Vienna Initiative

Non Performing Loans (NPL) Initiative

High levels of non-performing loans (NPLs) have been a major challenge for the financial sectors of several EBRD countries of operation. NPLs depress credit activity, growth and ultimately job creation, perpetuating the private-sector debt problem.

In order to tackle the issue, the second phase of the Vienna Initiative (“Vienna Initiative 2.0”) launched a dedicated workstream with the overall objective of establishing institutions and processes for resolution of NPLs and the parallel process of financial restructuring in enterprises.

The NPL Initiative is a broad IFI NPL project on building greater transparency for country reforms and restructuring environments, sharing best knowledge on practices, and building capacity through dedicated technical assistance and training. The work is focused on Hungary (where the EBRD leads), Croatia and Serbia (with strong EBRD contribution), Albania and Montenegro, but most Central, Eastern and South-East Europe (CESEE) countries benefited from the Initiative.

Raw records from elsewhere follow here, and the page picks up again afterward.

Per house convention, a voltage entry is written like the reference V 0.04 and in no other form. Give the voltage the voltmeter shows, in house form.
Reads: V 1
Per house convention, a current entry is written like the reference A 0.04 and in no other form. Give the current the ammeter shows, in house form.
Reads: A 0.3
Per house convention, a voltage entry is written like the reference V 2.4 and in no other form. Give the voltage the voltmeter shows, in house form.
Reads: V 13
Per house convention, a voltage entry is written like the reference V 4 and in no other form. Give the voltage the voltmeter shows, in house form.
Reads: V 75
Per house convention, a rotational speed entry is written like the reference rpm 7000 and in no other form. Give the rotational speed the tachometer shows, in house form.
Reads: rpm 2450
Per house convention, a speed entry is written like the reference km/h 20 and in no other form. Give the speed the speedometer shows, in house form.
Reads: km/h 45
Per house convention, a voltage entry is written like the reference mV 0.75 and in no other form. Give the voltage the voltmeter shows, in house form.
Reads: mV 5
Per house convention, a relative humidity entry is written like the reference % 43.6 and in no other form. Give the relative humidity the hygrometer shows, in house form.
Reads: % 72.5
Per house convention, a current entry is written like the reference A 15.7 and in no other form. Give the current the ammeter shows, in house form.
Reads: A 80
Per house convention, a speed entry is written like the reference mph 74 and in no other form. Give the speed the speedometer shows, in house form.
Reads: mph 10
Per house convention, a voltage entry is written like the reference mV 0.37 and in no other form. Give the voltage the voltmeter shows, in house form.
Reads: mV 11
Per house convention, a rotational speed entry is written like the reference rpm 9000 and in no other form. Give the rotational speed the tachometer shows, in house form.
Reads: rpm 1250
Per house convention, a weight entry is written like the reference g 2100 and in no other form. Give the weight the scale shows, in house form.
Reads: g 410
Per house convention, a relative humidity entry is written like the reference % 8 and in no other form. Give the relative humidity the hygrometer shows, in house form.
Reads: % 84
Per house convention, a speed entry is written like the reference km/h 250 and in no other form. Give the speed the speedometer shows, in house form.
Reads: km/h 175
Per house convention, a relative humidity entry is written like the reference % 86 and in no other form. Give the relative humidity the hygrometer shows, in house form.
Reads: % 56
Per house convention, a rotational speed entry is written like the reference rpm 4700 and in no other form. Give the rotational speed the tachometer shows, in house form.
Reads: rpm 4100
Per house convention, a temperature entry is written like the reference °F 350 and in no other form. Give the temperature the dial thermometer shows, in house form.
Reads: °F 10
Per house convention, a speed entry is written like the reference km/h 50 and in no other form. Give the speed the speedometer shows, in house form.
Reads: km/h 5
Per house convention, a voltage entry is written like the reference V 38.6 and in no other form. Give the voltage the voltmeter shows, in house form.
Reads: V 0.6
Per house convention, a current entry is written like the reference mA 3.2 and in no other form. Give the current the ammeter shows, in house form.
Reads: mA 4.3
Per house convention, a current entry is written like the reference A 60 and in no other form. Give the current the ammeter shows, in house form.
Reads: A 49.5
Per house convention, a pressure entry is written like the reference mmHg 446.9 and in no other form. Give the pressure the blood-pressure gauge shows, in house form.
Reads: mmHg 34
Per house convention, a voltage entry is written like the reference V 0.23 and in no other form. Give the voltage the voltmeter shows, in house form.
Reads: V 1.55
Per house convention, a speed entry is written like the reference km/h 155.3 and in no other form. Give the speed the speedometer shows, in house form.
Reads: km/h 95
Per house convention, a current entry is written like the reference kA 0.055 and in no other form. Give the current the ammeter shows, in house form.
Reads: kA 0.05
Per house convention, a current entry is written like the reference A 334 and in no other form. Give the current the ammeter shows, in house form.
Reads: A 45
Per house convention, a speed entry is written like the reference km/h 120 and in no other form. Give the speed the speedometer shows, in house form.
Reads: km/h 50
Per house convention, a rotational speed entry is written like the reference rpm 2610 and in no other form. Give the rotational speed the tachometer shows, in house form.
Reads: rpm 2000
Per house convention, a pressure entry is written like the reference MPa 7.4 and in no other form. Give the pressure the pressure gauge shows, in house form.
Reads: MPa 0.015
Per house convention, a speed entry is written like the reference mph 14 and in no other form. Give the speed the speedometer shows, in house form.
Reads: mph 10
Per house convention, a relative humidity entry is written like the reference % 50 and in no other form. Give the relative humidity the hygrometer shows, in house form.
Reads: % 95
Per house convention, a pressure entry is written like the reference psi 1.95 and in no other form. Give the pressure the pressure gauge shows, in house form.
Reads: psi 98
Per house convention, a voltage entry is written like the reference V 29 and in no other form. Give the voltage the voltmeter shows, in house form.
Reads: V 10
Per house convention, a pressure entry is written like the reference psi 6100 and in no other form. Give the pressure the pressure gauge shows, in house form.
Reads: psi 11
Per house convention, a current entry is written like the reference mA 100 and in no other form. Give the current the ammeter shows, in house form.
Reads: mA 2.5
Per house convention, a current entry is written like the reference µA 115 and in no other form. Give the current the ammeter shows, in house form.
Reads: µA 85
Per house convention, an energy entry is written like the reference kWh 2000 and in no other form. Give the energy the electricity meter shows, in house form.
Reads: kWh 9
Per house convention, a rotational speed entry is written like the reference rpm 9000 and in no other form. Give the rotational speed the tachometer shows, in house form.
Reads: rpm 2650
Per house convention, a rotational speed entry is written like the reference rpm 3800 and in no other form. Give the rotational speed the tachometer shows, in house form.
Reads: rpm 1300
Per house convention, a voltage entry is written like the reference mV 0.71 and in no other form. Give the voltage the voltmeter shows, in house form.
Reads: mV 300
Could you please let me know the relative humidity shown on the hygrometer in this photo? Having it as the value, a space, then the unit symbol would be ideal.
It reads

The present NPL workstream aims at three overlapping objectives:

  • Enhancing the transparency of restructuring frameworks: Through a specialized website and in-country workshops, we aim to make the national contexts more accessible for international investors and the local financial community.
     
  • Capacity building: Technical assistance is coordinated between the principal international organisations and EU bodies. Training in modern restructuring principles builds a better understanding among private market participants.
     
  • Knowledge sharing: Monitoring and disseminating NPLs data, regulatory reform updates, market transactions, and improvements in servicing capacities through the NPL Monitor (semi-annual publication). Further, there is a wealth of additional resources on the ‘knowledge hub’ website offering notes on best practice, relevant industry reports and key insights from the academic literature.

The EBRD runs a website which serves as an industry “knowledge hub”, and publishes semi-annual NPL Monitor, which monitors the evolution of NPL sales and structural reforms implemented to tackle NPLs in 21 countries in CESEE. The policy work was recently combined with the Bank’s €300 million NPL investment framework. Partly as a result of the NPL Initiative, NPLs in CESEE have fallen sharply in 2017/18, with the largest fall in NPL Initiative partner countries.

The NPL Initiative draws on the work within the IMF, World Bank, EIB, EU Commission and is managed by a small group of experts within the EBRD.